» Work order
Filter the entries below down to the lines that hold "Барсанти".

------ Data

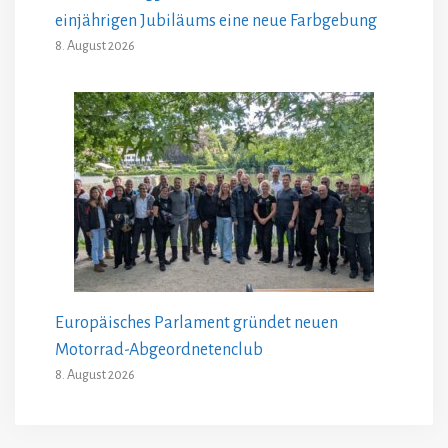
einjährigen Jubiläums eine neue Farbgebung
8. August 2026
Europäisches Parlament gründet neuen
Motorrad-Abgeordnetenclub
8. August 2026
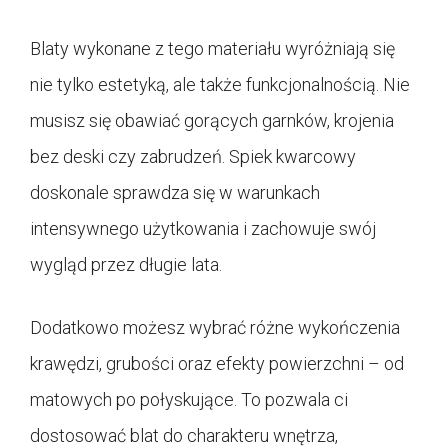
Blaty wykonane z tego materiału wyróżniają się
nie tylko estetyką, ale także funkcjonalnością. Nie
musisz się obawiać gorących garnków, krojenia
bez deski czy zabrudzeń. Spiek kwarcowy
doskonale sprawdza się w warunkach
intensywnego użytkowania i zachowuje swój
wygląd przez długie lata.
Dodatkowo możesz wybrać różne wykończenia
krawędzi, grubości oraz efekty powierzchni – od
matowych po połyskujące. To pozwala ci
dostosować blat do charakteru wnętrza,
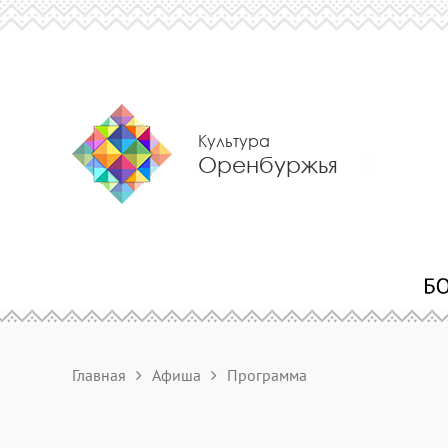
Культура
Оренбуржья
Главная
Афиша
Программа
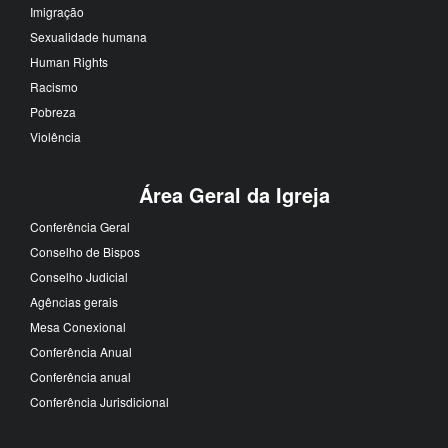
Imigração
Sexualidade humana
Human Rights
Racismo
Pobreza
Violência
Área Geral da Igreja
Conferência Geral
Conselho de Bispos
Conselho Judicial
Agências gerais
Mesa Conexional
Conferência Anual
Conferência anual
Conferência Jurisdicional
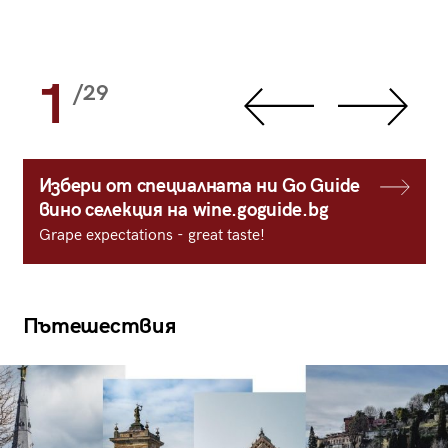
1
/29
Избери от специалната ни Go Guide
вино селекция на wine.goguide.bg
Grape expectations - great taste!
Пътешествия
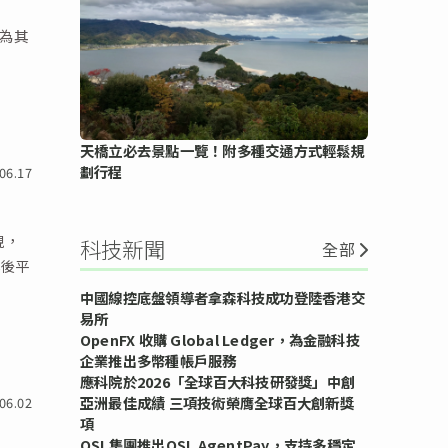
，為其
天橋立必去景點一覽！附多種交通方式輕鬆規
劃行程
06.17
現，
科技新聞
全部
露後平
中國線控底盤領導者拿森科技成功登陸香港交
易所
OpenFX 收購 Global Ledger，為金融科技
企業推出多幣種帳戶服務
應科院於2026「全球百大科技研發獎」中創
亞洲最佳成績 三項技術榮膺全球百大創新獎
06.02
項
OSL集團推出OSL AgentPay，支持多穩定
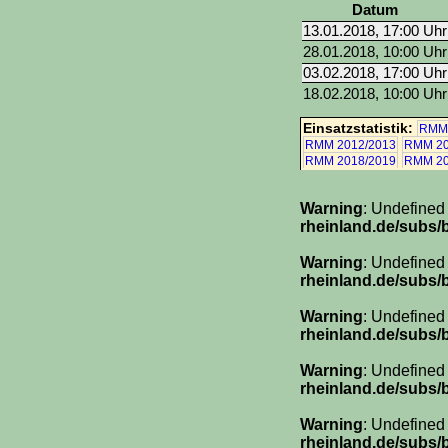
Datum
13.01.2018, 17:00 Uhr
28.01.2018, 10:00 Uhr
03.02.2018, 17:00 Uhr
18.02.2018, 10:00 Uhr
Einsatzstatistik:
RMM 
RMM 2012/2013
RMM 20
RMM 2018/2019
RMM 20
Warning
: Undefined
rheinland.de/subs/
Warning
: Undefined
rheinland.de/subs/
Warning
: Undefined
rheinland.de/subs/
Warning
: Undefined
rheinland.de/subs/
Warning
: Undefined
rheinland.de/subs/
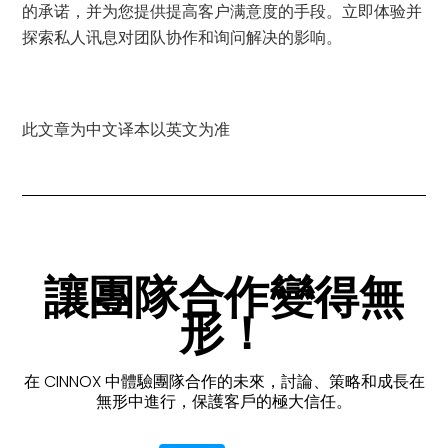
的承诺，并为您提供提高客户满意度的手段。立即体验并
探索私人讯息对团队协作和询问解决的影响。
此文章为中文译本以英文为准
讓團隊合作變得無
形！
在 CINNOX 中體驗團隊合作的未來，討論、策略和成長在
無形中進行，保護客戶的極大信任。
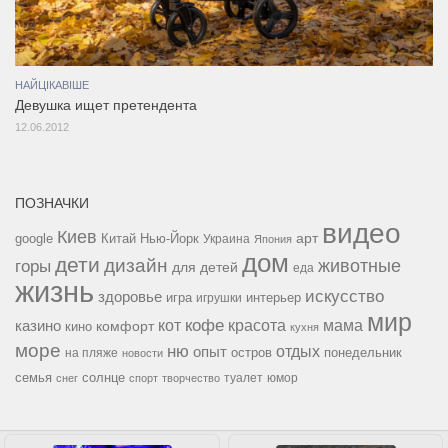
НАЙЦІКАВІШЕ
Девушка ищет претендента
12.06.2012
ПОЗНАЧКИ
видео
Киев
google
Китай
Нью-Йорк
арт
Украина
Япония
дом
дети
дизайн
горы
животные
для детей
еда
жизнь
искусство
здоровье
игра
игрушки
интерьер
мир
кофе
красота
мама
кот
казино
комфорт
кино
кухня
море
ню
опыт
отдых
остров
на пляже
понедельник
новости
семья
солнце
туалет
юмор
снег
спорт
творчество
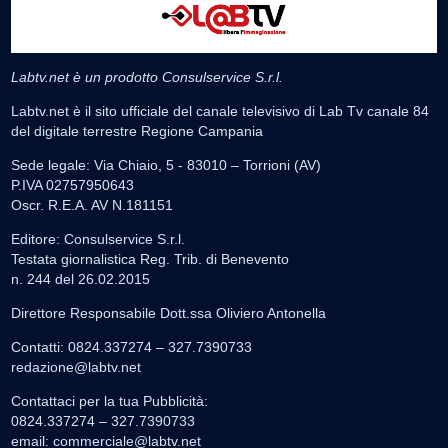
Labtv.net è un prodotto Consulservice S.r.l.
Labtv.net è il sito ufficiale del canale televisivo di Lab Tv canale 84
del digitale terrestre Regione Campania
Sede legale: Via Chiaio, 5 - 83010 – Torrioni (AV)
P.IVA 02757950643
Oscr. R.E.A. AV N.181151
Editore: Consulservice S.r.l.
Testata giornalistica Reg. Trib. di Benevento
n. 244 del 26.02.2015
Direttore Responsabile Dott.ssa Oliviero Antonella
Contatti: 0824.337274 – 327.7390733
redazione@labtv.net
Contattaci per la tua Pubblicità:
0824.337274 – 327.7390733
email:
commerciale@labtv.net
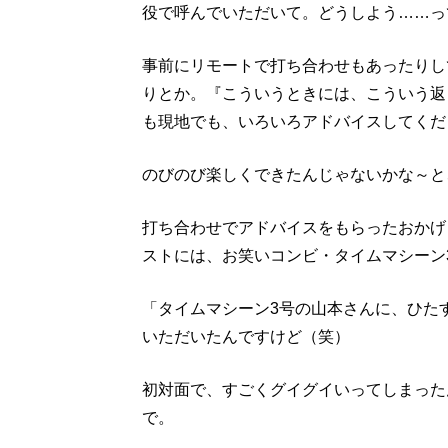
役で呼んでいただいて。どうしよう……っ
事前にリモートで打ち合わせもあったりし
りとか。『こういうときには、こういう返
も現地でも、いろいろアドバイスしてくだ
のびのび楽しくできたんじゃないかな～と
打ち合わせでアドバイスをもらったおかげ
ストには、お笑いコンビ・タイムマシーン
「タイムマシーン3号の山本さんに、ひた
いただいたんですけど（笑）
初対面で、すごくグイグイいってしまった
で。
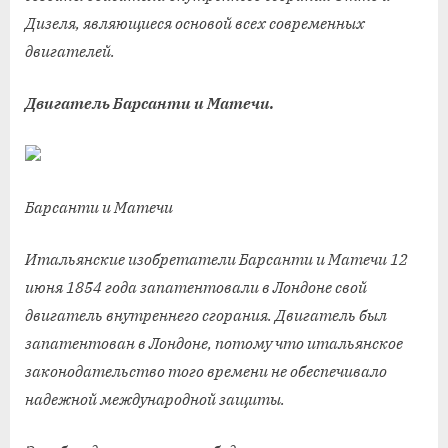
Дизеля, являющиеся основой всех современных
двигателей.
Двигатель Барсанти и Матечи.
Барсанти и Матечи
Итальянские изобретатели Барсанти и Матечи 12
июня 1854 года запатентовали в Лондоне свой
двигатель внутреннего сгорания. Двигатель был
запатентован в Лондоне, потому что итальянское
законодательство того времени не обеспечивало
надежной международной защиты.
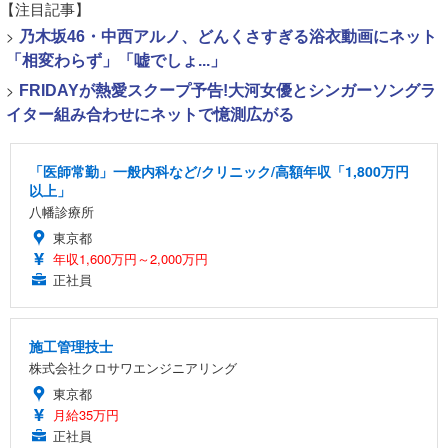
【注目記事】
>
乃木坂46・中西アルノ、どんくさすぎる浴衣動画にネット
「相変わらず」「嘘でしょ...」
>
FRIDAYが熱愛スクープ予告!大河女優とシンガーソングラ
イター組み合わせにネットで憶測広がる
「医師常勤」一般内科など/クリニック/高額年収「1,800万円
以上」
八幡診療所
東京都
年収1,600万円～2,000万円
正社員
施工管理技士
株式会社クロサワエンジニアリング
東京都
月給35万円
正社員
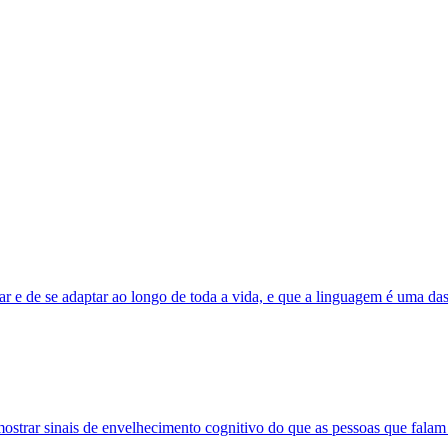
 e de se adaptar ao longo de toda a vida, e que a linguagem é uma das
ostrar sinais de envelhecimento cognitivo do que as pessoas que fala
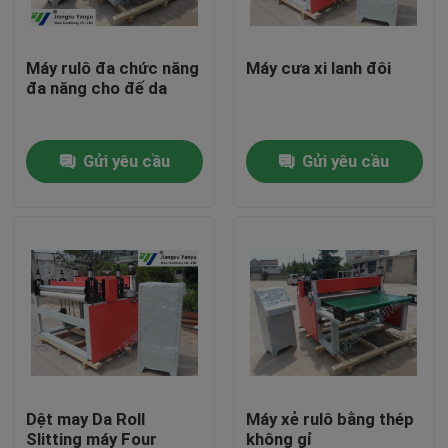
Tham quan nhà máy
Máy rulô đa chức năng
Máy cưa xi lanh đôi
đa năng cho đế da
Kiểm soát chất lượng
Gửi yêu cầu
Gửi yêu cầu
Liên hệ chúng tôi
Yêu cầu báo giá
Máy cắt thủy lực
Máy ép thủy lực báo chí
Dệt may Da Roll
Máy xẻ rulô bằng thép
Máy cắt cánh tay thủy lực
Slitting máy Four
không gỉ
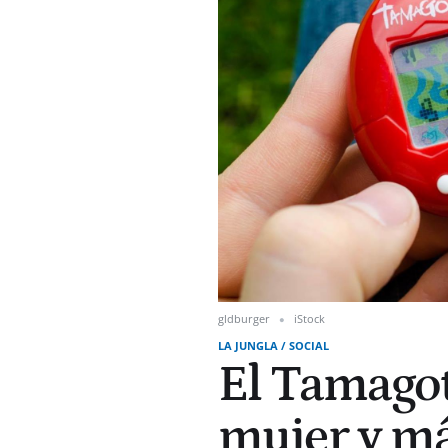
gldburger
iStock
LA JUNGLA / SOCIAL
El Tamagot
mujer y má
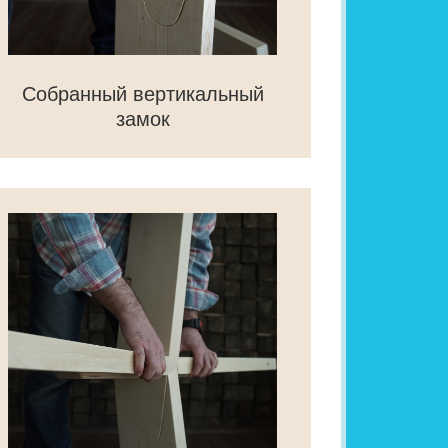
Собранный вертикальный
замок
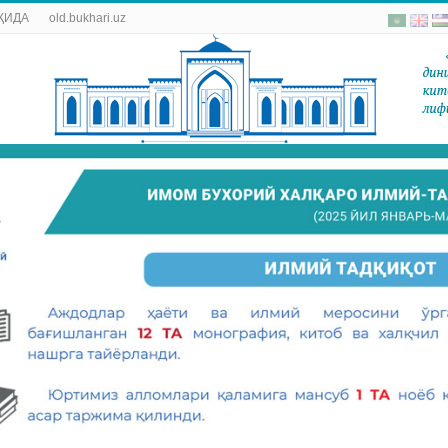
ҚИДА
old.bukhari.uz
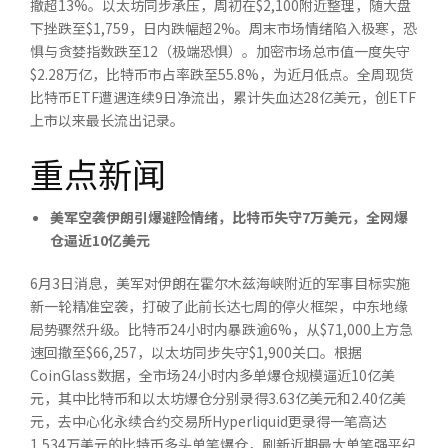
撤超13%。以太坊同步承压，周初在$2,100附近整理，随大盘
下挫跌至$1,759，日内跌幅超2%。周末市场情绪陷入极寒，恐
惧与贪婪指数跌至12（极端恐惧）。加密市场总市值一度失守
$2.28万亿，比特币市占率跌至55.8%，为近月低点。全周现货
比特币ETF遭遇连续9日净流出，累计失血达28亿美元，创ETF
上市以来最长流出记录。
重点新闻
美军空袭伊朗引爆避险情绪，比特币失守
7
万美元，全网爆
仓逼近
10
亿美元
6月3日消息，美军对伊朗在霍尔木兹海峡附近的军事目标实施
新一轮精准空袭，打破了此前长达七周的停火框架，中东地缘
局势骤然升级。比特币24小时内暴跌逾6%，从$71,000上方急
速回撤至$66,257，以太坊同步失守$1,900关口。根据
CoinGlass数据，全市场24小时内多单爆仓规模逼近10亿美
元，其中比特币和以太坊爆仓分别录得3.63亿美元和2.40亿美
元，去中心化永续合约交易所Hyperliquid更录得一笔高达
1,534万美元的比特币多头单笔爆仓，刷新近期最大单笔强平纪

------------

» Written reply
Двигатель Барсанти и Матечи.
Барсанти и Матечи
Итальянские изобретатели Барсанти и Матечи 12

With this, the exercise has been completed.